Lévinas sait tout cela. De là sa critique, dans Totalité et Infini, contre le Tout, au profit de l’Infini, de la relation à l’Autre comme relation à l’Infini. Et le mouvement par lequel il ramène la pensée absolue en France. Car qu’est-ce que l’esprit français, sinon l’objection, par le Moi, contre le Tout ? Lévinas ne relève certes pas de l’existentialisme français, et de son abstraite opposition du Moi et du Tout. Lui n’a rien laissé perdre de ce qu’ont apporté Kierkegaard et surtout Heidegger (après Husserl). Mais il déplace l’hétéronomie, de telle sorte qu’elle ne puisse plus reconduire, comme le sacré heideggérien, vers la fascination traditionnelle pour le lieu et les racines(3), vers le refus sacrificiel de l’Autre réel. La relation à l’Autre, certes relation à l’Autre absolument Autre (à l’Infini), doit être vécue pour lui dans la relation à l’Autre réel. Non pas relation à l’être, neutre et impersonnel, mais à l’étant. L’Autre « se trouve » (au sens du trope, on le verra) dans l’Autre étant. Le visage de l’autre sujet est « dans la trace de l’Autre »(4). Lévinas passe donc bien, par cette relation, religieuse pour lui, au-delà de toute totalité immédiate (« Nous proposons d’appeler religion tout lien qui s’établit entre le Même et l’Autre, sans constituer une totalité »(5)). Où il retrouve la mise en doute cartésienne, l' »idée de l’Infini » chez Descartes lui apparaissant comme la formulation très exacte de cette relation, qui est un désir et, comme il dit, un « à-Dieu »(6).

Mais Lévinas ne peut pas s’en tenir à la critique de la totalité. Car la relation à l’Autre est toujours d’abord relation (éthique, religieuse) à l’Autre réel. De sorte qu’il faut, au sujet, poser cet Autre comme raison, devant laquelle lui-même doit se justifier, en donnant ses raisons, et justifier de même tout ce qui est, et répondre de cet Autre. Lévinas est donc amené, au-delà de tout heideggérianisme, à affirmer l’exigence éthique d’un savoir rationnel pur qui dirait la relation. Savoir qui n’est cependant pour lui qu’une exigence. On peut alors se demander si la psychanalyse, telle que Lacan l’a reprise de Freud (et en affirmant lui-même, outre son « retour à Freud », un « retour à Descartes »), ne permettrait pas que ce qui n’est que perspective chez Lévinas, la responsabilité ne pouvant jamais valoir objectivement pour l’autre sujet, devînt réalité. Par la grâce que le psychanalyste fait au patient. Un savoir philosophique nouveau serait dès lors déterminable. A partir de l’acte d’autonomie ex-sistante qu’on peut faire apparaître, d’une part dans la substitution selon Lévinas, celui-ci la présentant comme le « trope contradictoire de l’un pour l’autre » (7) par lequel le Moi fait de tel autre sujet son Autre, et d’autre part dans la métaphore (ou substitution métaphorique) selon Lacan.

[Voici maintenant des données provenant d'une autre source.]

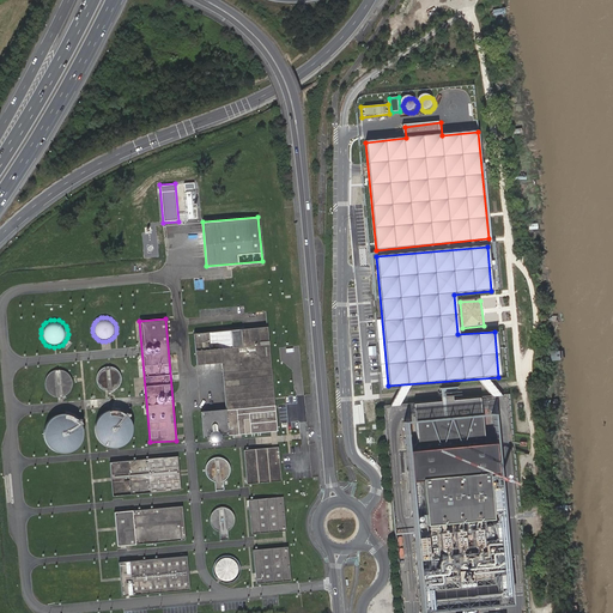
[(277,431),(267,326),(194,333),(196,364),(222,363),(225,410),(201,412),(204,438),(277,431)]
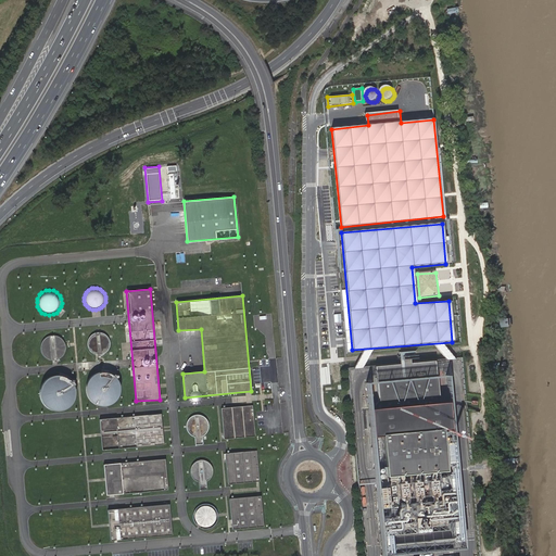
[(89,350),(92,352),(96,354),(99,355),(101,354),(103,354),(105,353),(108,351),(109,348),(110,344),(110,341),(109,339),(106,336),(104,335),(102,333),(101,332),(98,332),(96,333),(95,333),(92,335),(90,337),(88,340),(88,341),(88,344),(88,346),(89,350)]
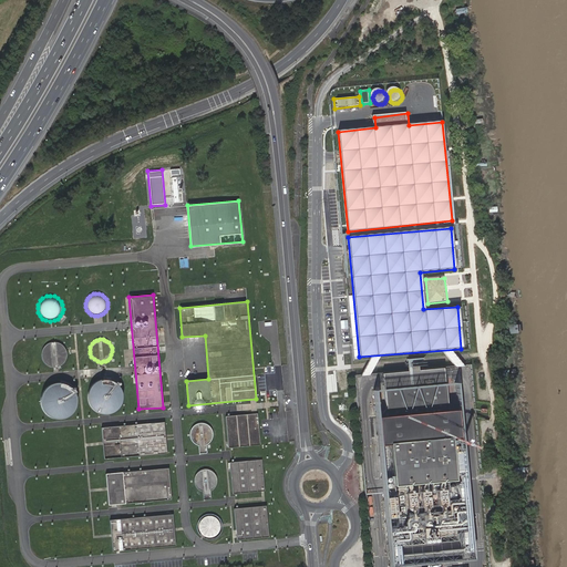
[(47,344),(44,347),(42,350),(41,354),(42,358),(43,362),(47,364),(50,367),(54,368),(58,367),(62,366),(64,362),(66,359),(68,354),(66,351),(64,347),(62,344),(59,342),(54,341),(51,342),(47,344)]
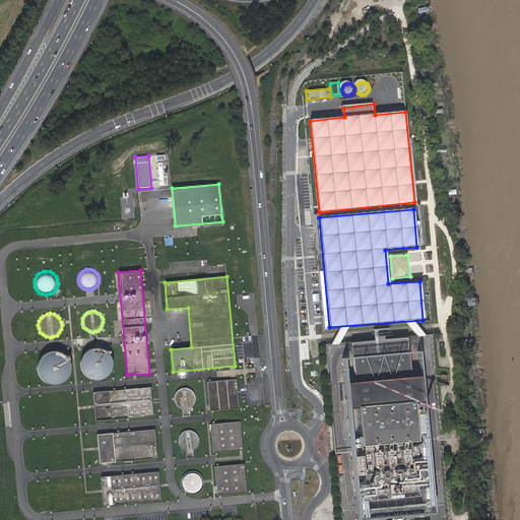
[(372,339),(349,341),(353,381),(344,382),(346,405),(355,405),(364,496),(420,491),(411,400),(419,399),(417,375),(409,376),(405,336),(383,338),(372,339)]
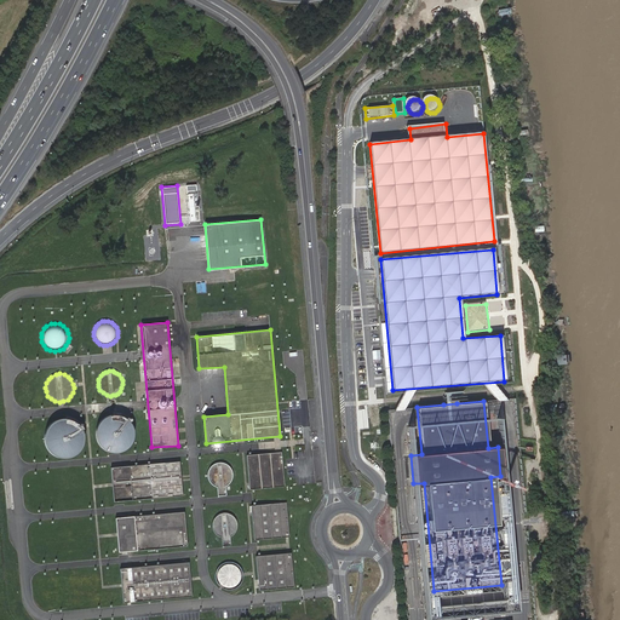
[(128,448),(131,445),(133,441),(135,436),(135,432),(133,428),(132,424),(130,420),(126,418),(122,415),(118,414),(113,414),(109,415),(105,418),(102,420),(99,424),(97,428),(96,431),(96,436),(97,440),(99,443),(102,447),(104,449),(108,452),(113,453),(116,453),(121,452),(125,451),(128,448)]
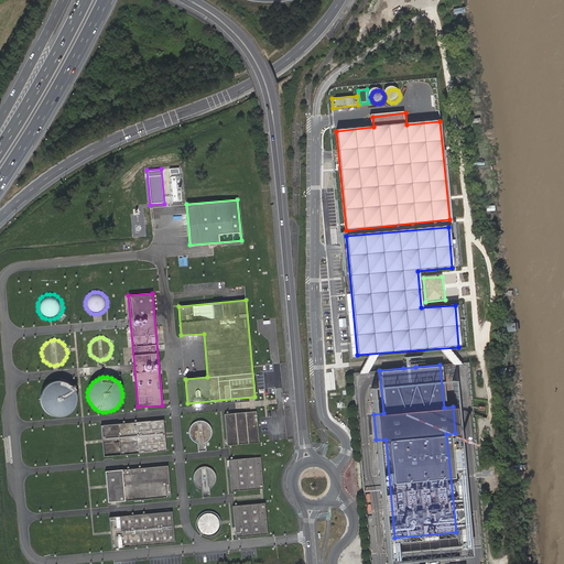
[(47,383),(44,388),(41,393),(40,399),(41,404),(43,409),(47,413),(53,415),(58,416),(64,416),(68,413),(73,410),(76,404),(76,399),(76,393),(73,388),(69,384),(64,381),(58,380),(53,381),(47,383)]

Après l’objection la plus absolue contre le Tout, après l’Holocauste, la réconciliation reviendrait donc néanmoins. Et n’est-ce pas décisif pour le judaïsme, dont Lévinas souligne à la fois la position éthique pure, hors histoire et la jugeant, et l' »acceptation désormais irréversible de l’histoire universelle »(8) ? N’avons-nous pas à répéter, pour le savoir philosophique, la même fondation qui fut faite politiquement pour l’Etat d’Israël ? Réconciliation vers laquelle allait, trop tôt, Spinoza — mais sans doute parce qu’il savait les risques, encourus pour tous par le peuple juif, de l’objection. Réconciliation vers laquelle, après être venu vers nous Français, nous guide, trop tard, horriblement trop tard, mais avec bonheur, Lévinas.